Appeals might fall due to wider gap between Leaving Certificate grades
Students who are unhappy with a grade in any subject have the usual right to appeal and have the marking re-checked.
However, the State Examinations Commission advises students to avail first of the chance to see their exam script and check if it is worthwhile doing so, by identifying any errors calculating final marks or cases where the marking scheme was not used correctly.
With the gap between grades now widened from 5% to 10%, however, there is likely to be a reduction in appeals this year as fewer students’ marks will be close to the next grade boundary.
In 2016, 9,500 out of almost 400,000 individual Leaving Certificate grades awarded were the subject of an appeal and led to 1,700 results being upgraded.
Appeals must be submitted by September 6 but students who want to view their exam scripts on September 1 or 2 must apply through their schools by next Tuesday.

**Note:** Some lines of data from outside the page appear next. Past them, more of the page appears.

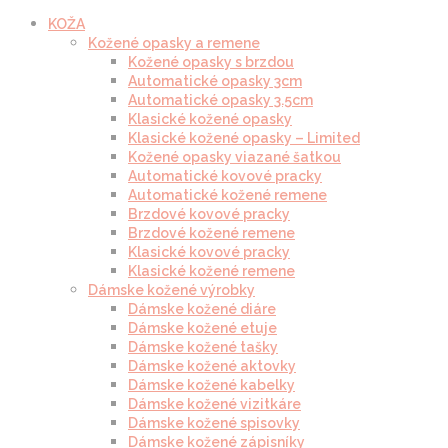
KOŽA
Kožené opasky a remene
Kožené opasky s brzdou
Automatické opasky 3cm
Automatické opasky 3.5cm
Klasické kožené opasky
Klasické kožené opasky – Limited
Kožené opasky viazané šatkou
Automatické kovové pracky
Automatické kožené remene
Brzdové kovové pracky
Brzdové kožené remene
Klasické kovové pracky
Klasické kožené remene
Dámske kožené výrobky
Dámske kožené diáre
Dámske kožené etuje
Dámske kožené tašky
Dámske kožené aktovky
Dámske kožené kabelky
Dámske kožené vizitkáre
Dámske kožené spisovky
Dámske kožené zápisníky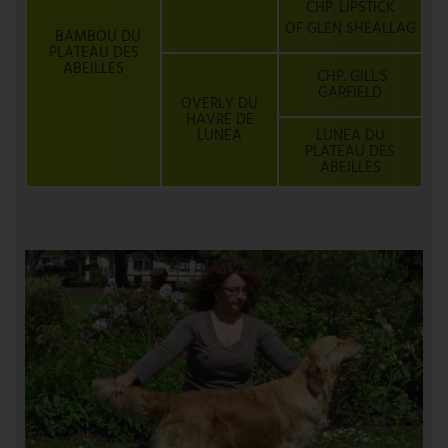
CHP. LIPSTICK
OF GLEN SHEALLAG
BAMBOU DU
PLATEAU DES
ABEILLES
CHP. GILL'S
GARFIELD
OVERLY DU
HAVRE DE
LUNEA
LUNEA DU
PLATEAU DES
ABEILLES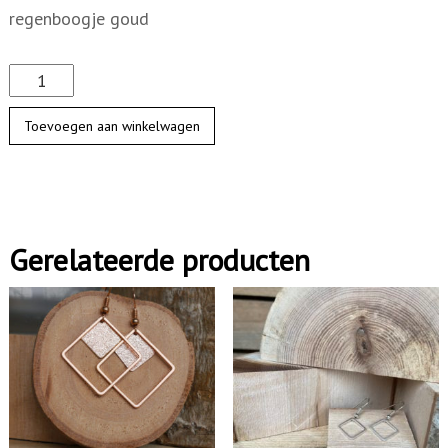
regenboogje goud
D
u
Toevoegen aan winkelwagen
o
z
e
s
Gerelateerde producten
h
o
e
k
e
n
r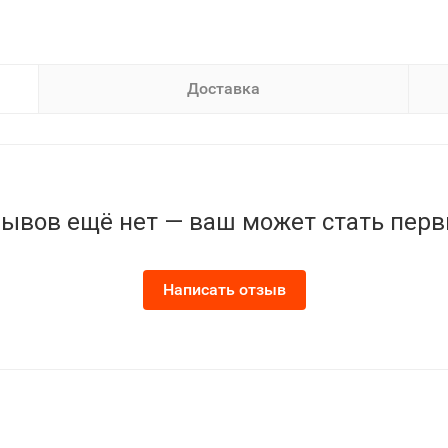
Доставка
ывов ещё нет — ваш может стать пер
Написать отзыв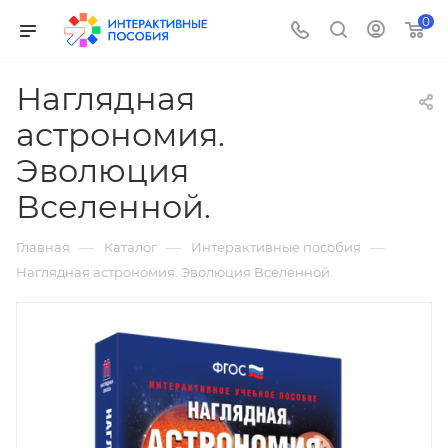
0
Наглядная
астрономия.
Эволюция
Вселенной.
—
—
—
Главная
Каталог
Интерактивные пособия
Наглядная астрономия. Эволюция Вселенной.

Meanwhile, Polish remains the most popular non-curricular EU language studied for this year’s Leaving Certificate but the numbers taking it fell slightly from 717 to 693.
There were 213 students for Leaving Certificate Lithuanian, up slightly on last year’s 202.
Growth in numbers taking Romanian continues, with this year’s entry level up to 193 from 167 last year and 138 in 2015.
Other popular non-curricular languages are Portuguese (84 students), Latvian (75), Hungarian (53) and Croatian, which saw number rise from 22 to 36 since last year.
Japanese was taken by 296 students, down slightly from last year when 326 did so, but very similar to the 2015 figure.
A surge in interest in Japanese popular culture due to interest in animation has been a factor in the subject’s popularity, but some students may be picking it over other languages to meet the matriculation requirement for some colleges.
Many self-taught students have been taking it without appreciating the Japanese literacy requirement, the chief examiner reported earlier this year.
Although there were fewer O8 grades (1.7% of ordinary level candidates) compared to the 8.6% of ordinary level students getting an F or NG last year, 3.8% of the 236 higher level students got a H8 (0% to 30%) compared to just 0.8% getting an F or NG at higher level in 2016.